Interior Dept. Reinstitutes Independent Reviews on Endangered Species

By Juliet Eilperin
Washington Post Staff Writer
Tuesday, April 28, 2009; 7:22 PM

The Obama administration announced today that federal agencies will once again be required to undergo an independent scientific review if they embark on projects that might affect threatened or endangered species, marking yet another reversal of a last-minute Bush administration environmental regulation.

In mid-December, former Interior Secretary Dirk Kempthorne issued a rule allowing government agencies to decide on their own whether a project would harm an imperiled plant or animal without consulting with either the Fish and Wildlife Service or the National Oceanic and Atmospheric Administration, depending on the species. At the time, Kempthorne said the move would streamline the bureaucratic process without harming protected species.

President Obama called for a review of the rule last month.
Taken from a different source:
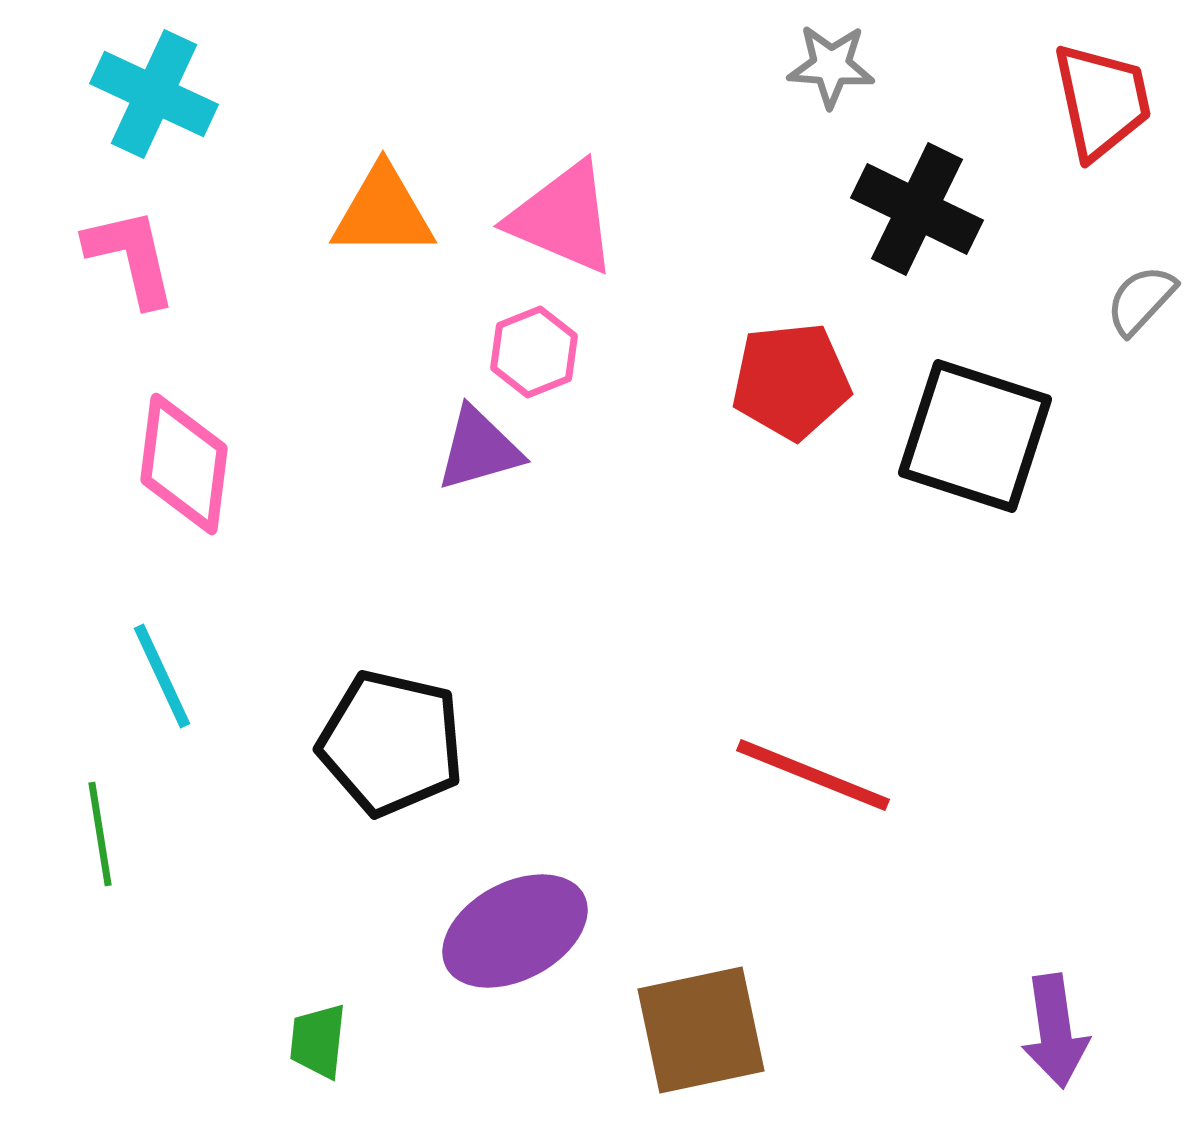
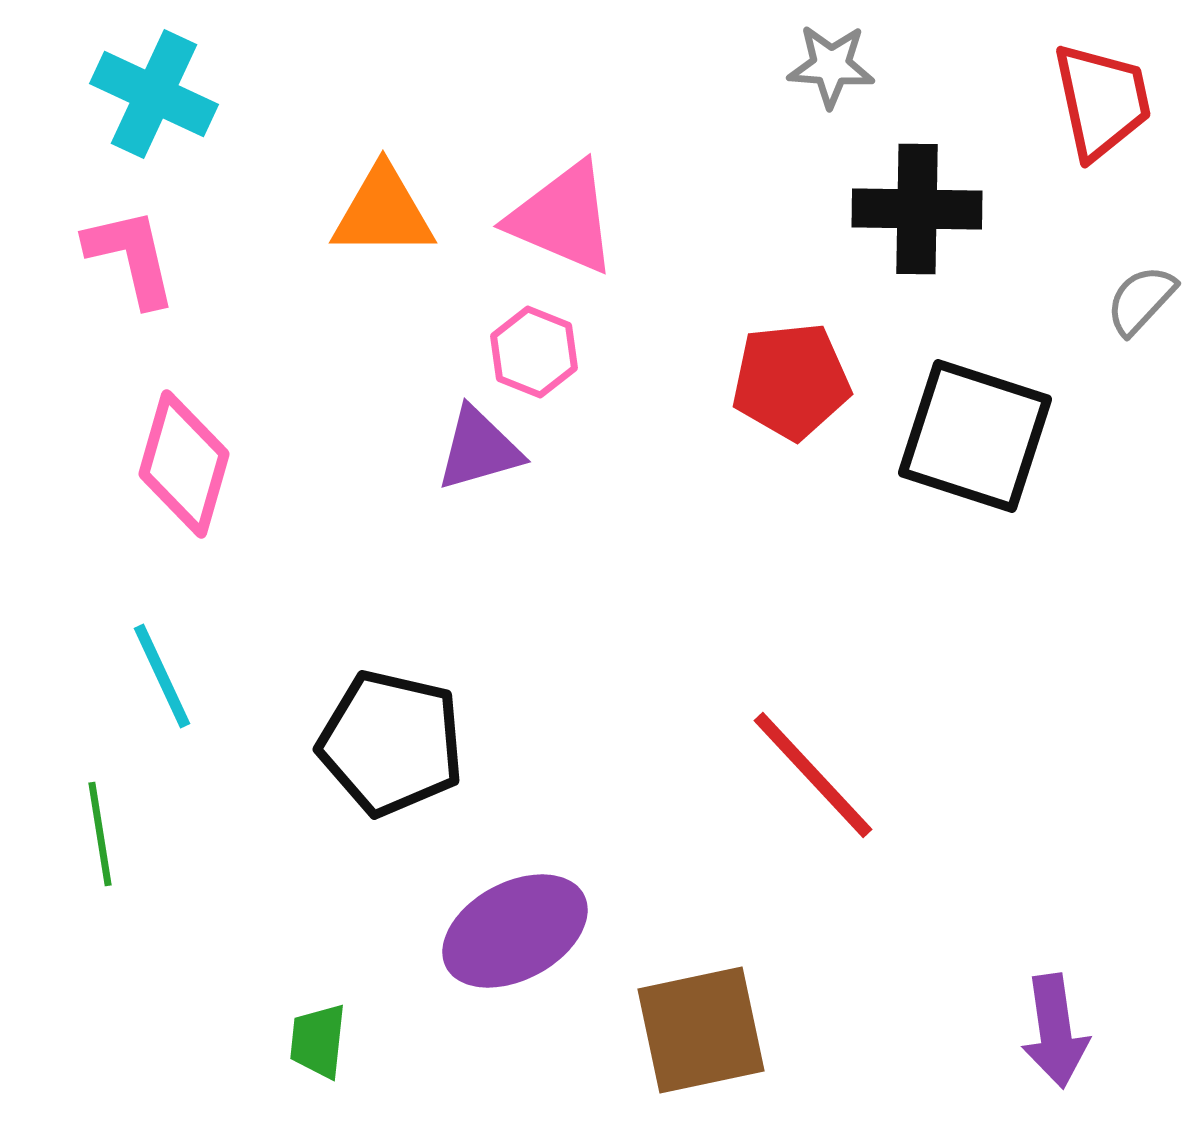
black cross: rotated 25 degrees counterclockwise
pink hexagon: rotated 16 degrees counterclockwise
pink diamond: rotated 9 degrees clockwise
red line: rotated 25 degrees clockwise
Today, Interior Secretary Ken Salazar, Kempthorne's successor, and Commerce Secretary Gary Locke said in a joint statement that scientific evidence justified restoring the independent reviews that Fish and Wildlife and NOAA had conducted for decades.

"By rolling back this 11th hour regulation, we are ensuring that threatened and endangered species continue to receive the full protection of the law," Salazar said. "Because science must serve as the foundation for decisions we make, federal agencies proposing to take actions that might affect threatened and endangered species will once again have to consult with biologists at the two departments."
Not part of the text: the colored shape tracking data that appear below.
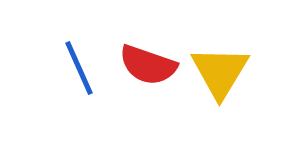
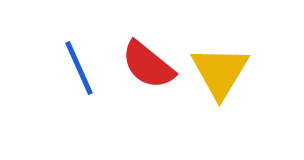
red semicircle: rotated 20 degrees clockwise
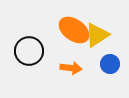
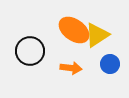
black circle: moved 1 px right
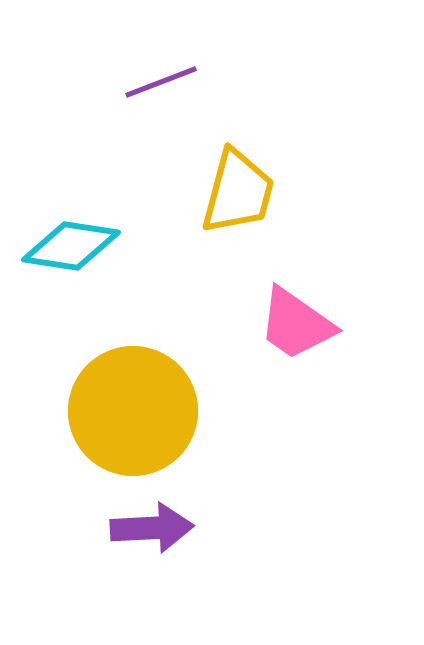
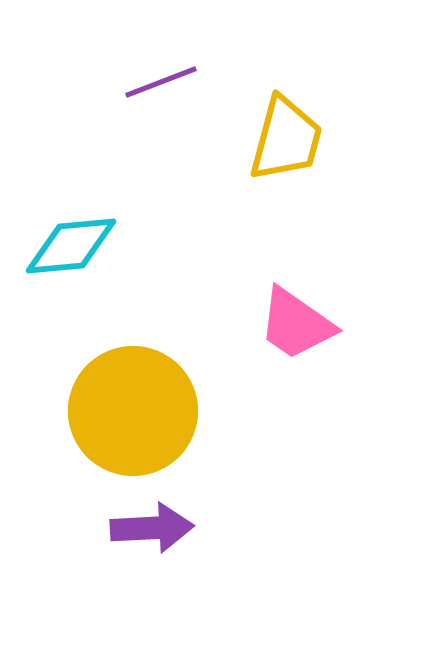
yellow trapezoid: moved 48 px right, 53 px up
cyan diamond: rotated 14 degrees counterclockwise
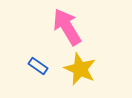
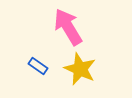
pink arrow: moved 1 px right
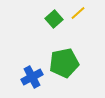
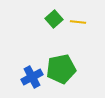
yellow line: moved 9 px down; rotated 49 degrees clockwise
green pentagon: moved 3 px left, 6 px down
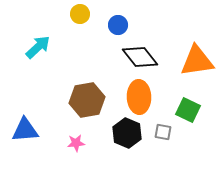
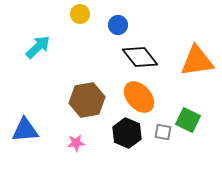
orange ellipse: rotated 40 degrees counterclockwise
green square: moved 10 px down
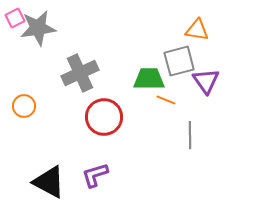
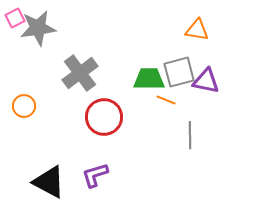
gray square: moved 11 px down
gray cross: rotated 12 degrees counterclockwise
purple triangle: rotated 44 degrees counterclockwise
Business leaders -- especially those most affected by the Endangered Species Act, such as those in home construction -- questioned why Salazar and Locke bypassed a more extended rulemaking process in reinstating a heavy regulatory burden on industry.

Joe Robson, a builder and developer in Tulsa, Okla., who chairs the National Association of Home Builders, said the Bush administration went through a lengthy public comment process and now the parties involved are "back to square one."

"On a 'good government' level, today's action is regrettable in that this administration is rushing to revoke a legally issued federal rule without public notice and comment, using a little-known and unpopular provision of the recent omnibus appropriations bill to change a federal regulation. The appropriate way to make significant changes to a federal regulation is to allow for notice and comment," he said. "Instead, the secretaries of Commerce and Interior were given the authority to unilaterally change the law. That's hardly an argument for consensus or transparency."

Environmentalists welcomed the administration's move, but suggested it still needs to roll back a last-minute rule Kempthorne issued that instructs Interior not to take into account impacts on the polar bear, federally listed as threatened, that occur outside its range, such as greenhouse gas emissions.

"Secretary Salazar took an important step today toward restoring needed protections for endangered species," said Noah Greenwald, biodiversity program director for the advocacy group Center for Biological Diversity. Still, he called for the administration "to rescind the special rule for the polar bear, which amounts to a death sentence for the majestic bear by exempting greenhouse gas emissions from regulation."